This is the most basic thing. As long as the common factor is put forward, everyone will know, so I won't say much.
2. Perfect square
a^2+2ab+b^2=(a+b)^2
a^2-2ab+b^2=(a-b)^2
When you see the square of two numbers in the formula, you should pay attention to find out whether the product of two numbers is twice, and if so, follow the above formula.
3. Variance formula
a^2-b^2=(a+b)(a-b)
Learn this by heart, because you can add items when matching complete squares.
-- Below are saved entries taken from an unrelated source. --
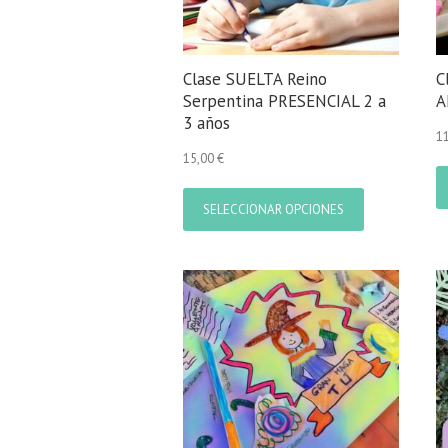
Clase SUELTA Reino
C
Serpentina PRESENCIAL 2 a
A
3 años
1
15,00
€
Este
producto
SELECCIONAR OPCIONES
tiene
múltiples
variantes.
Las
opciones
se
pueden
elegir
en
la
página
de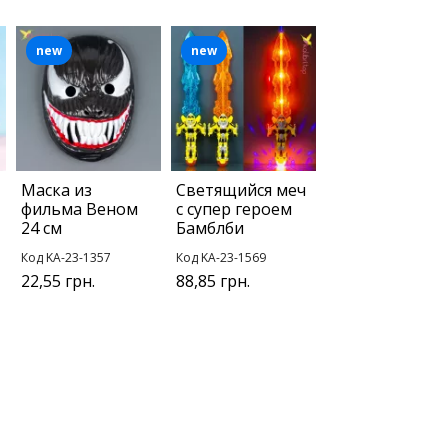
new
new
Маска из
Светящийся меч
фильма Веном
с супер героем
24 см
Бамблби
Код KA-23-1357
Код KA-23-1569
22,55 грн.
88,85 грн.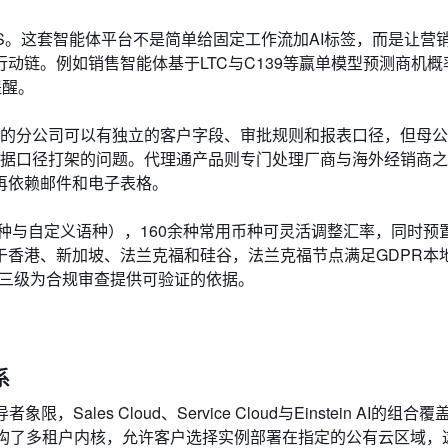
entOS。这套智能体平台不是简单给固定工作流加AI标签，而是让营
动链。例如销售智能体基于LTC与C139等赢单模型预测商机概
提醒。
家的分公司可以有独立的客户字段、审批规则和报表口径，但母
数据口径打架的问题。代理通产品则专门处理厂商与海外经销商
再依赖邮件和电子表格。
种与自定义语种），160余种常用币种可灵活调整汇率，同时预置
于香港、新加坡、法兰克福和硅谷，法兰克福节点满足GDPR本
计和等保三级为合规审查提供可验证的依据。
系
限，Sales Cloud、Service Cloud与Einstein AI的组
e架构重构了多租户内核，允许客户选择实例部署在指定的公有云区域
If you subtract a number from the previous complete square, you can decompose it again with the square difference formula.
4. Cross multiplication
x^2+(a+b)x+ab=(x+a)(x+b)
This is very practical, but it doesn't work well.
When the above method cannot be used for decomposition, cross multiplication can be used.
For example: x 2+5x+6
First of all, there are quadratic terms, linear terms and constant terms, and cross multiplication can be used.
The coefficient of the first term is 1, so it can be written as 1* 1.
The constant term is 6. It can be written as1* 6,2 * 3,-1 *-6, -2 *-3 (decimals are not recommended).
And then arrange it like this
1 - 2
1 - 3
The position of the next column can be exchanged as long as the product of these two numbers is a constant term. )
Then multiply diagonally, 1*2=2, 1*3=3. Then add products. 2+3=5, which is the same as the coefficient of the first term (it may not be equal, so we should try again at this time), so it can be written as (x+2)(x+3) (do it horizontally at this time).
I'll write a few more formulas, and the landlord will think for himself.
x^2-x-2=(x-2)(x+ 1)
2x^2+5x- 12=(2x-3)(x+4)
In fact, the most important thing is to use it for yourself. In fact, the above methods can be used together, and practice is always better than others.
By the way, if b 2-4ac of a formula is less than 0, then this formula cannot be decomposed under any circumstances (in the real number range, B is the coefficient of the first term, A is the coefficient of the second term, and C is a constant term).
These methods are generally applicable to the case that the highest order is quadratic!
Factorial theorem: trial and error method. When this formula is zero, x=a, and x-a is a factor of this formula. Using big division, just like the division of numbers, can be simplified. But it is not recommended.